● What the task asks
Copy exactly, please, the lines of the data from its start through the line containing "Extract the structured".

---*---

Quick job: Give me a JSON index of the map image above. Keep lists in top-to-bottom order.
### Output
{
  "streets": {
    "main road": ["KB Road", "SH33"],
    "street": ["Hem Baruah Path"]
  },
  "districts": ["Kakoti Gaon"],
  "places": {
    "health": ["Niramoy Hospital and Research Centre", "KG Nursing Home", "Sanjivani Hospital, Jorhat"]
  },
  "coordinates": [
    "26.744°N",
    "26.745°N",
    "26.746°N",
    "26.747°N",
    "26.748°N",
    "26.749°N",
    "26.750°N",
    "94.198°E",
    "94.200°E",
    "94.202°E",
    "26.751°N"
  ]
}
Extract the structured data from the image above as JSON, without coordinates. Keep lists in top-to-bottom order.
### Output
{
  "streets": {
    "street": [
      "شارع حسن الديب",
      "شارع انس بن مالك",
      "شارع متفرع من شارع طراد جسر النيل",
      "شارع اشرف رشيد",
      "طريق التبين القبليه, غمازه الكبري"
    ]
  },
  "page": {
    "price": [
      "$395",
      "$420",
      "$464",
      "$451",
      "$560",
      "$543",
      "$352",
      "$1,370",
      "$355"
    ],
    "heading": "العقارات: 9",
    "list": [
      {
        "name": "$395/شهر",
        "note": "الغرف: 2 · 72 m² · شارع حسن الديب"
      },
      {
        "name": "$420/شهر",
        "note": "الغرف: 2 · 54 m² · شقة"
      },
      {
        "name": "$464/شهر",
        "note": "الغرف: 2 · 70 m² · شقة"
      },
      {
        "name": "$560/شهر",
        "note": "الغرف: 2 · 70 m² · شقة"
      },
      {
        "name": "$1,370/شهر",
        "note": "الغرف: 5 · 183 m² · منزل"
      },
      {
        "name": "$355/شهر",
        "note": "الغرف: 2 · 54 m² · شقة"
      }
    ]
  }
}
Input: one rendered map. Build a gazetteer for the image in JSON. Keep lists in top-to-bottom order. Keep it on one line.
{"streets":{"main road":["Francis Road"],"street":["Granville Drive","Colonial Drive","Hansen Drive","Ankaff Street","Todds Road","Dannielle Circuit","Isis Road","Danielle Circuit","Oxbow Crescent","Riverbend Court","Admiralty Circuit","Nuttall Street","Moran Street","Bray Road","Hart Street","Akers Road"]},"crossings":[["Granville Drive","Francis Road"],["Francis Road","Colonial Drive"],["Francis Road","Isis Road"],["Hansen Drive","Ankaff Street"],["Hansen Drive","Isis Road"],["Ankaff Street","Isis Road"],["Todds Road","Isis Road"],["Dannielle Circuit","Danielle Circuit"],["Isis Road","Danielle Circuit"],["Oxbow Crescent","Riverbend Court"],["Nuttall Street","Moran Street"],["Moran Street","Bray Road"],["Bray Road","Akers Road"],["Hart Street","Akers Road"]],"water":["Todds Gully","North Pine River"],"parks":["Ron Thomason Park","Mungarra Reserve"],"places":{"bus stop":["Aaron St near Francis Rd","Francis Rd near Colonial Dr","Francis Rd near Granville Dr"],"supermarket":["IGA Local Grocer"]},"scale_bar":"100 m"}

---*---

● Written solution
Quick job: Give me a JSON index of the map image above. Keep lists in top-to-bottom order.
### Output
{
  "streets": {
    "main road": ["KB Road", "SH33"],
    "street": ["Hem Baruah Path"]
  },
  "districts": ["Kakoti Gaon"],
  "places": {
    "health": ["Niramoy Hospital and Research Centre", "KG Nursing Home", "Sanjivani Hospital, Jorhat"]
  },
  "coordinates": [
    "26.744°N",
    "26.745°N",
    "26.746°N",
    "26.747°N",
    "26.748°N",
    "26.749°N",
    "26.750°N",
    "94.198°E",
    "94.200°E",
    "94.202°E",
    "26.751°N"
  ]
}
Extract the structured data from the image above as JSON, without coordinates. Keep lists in top-to-bottom order.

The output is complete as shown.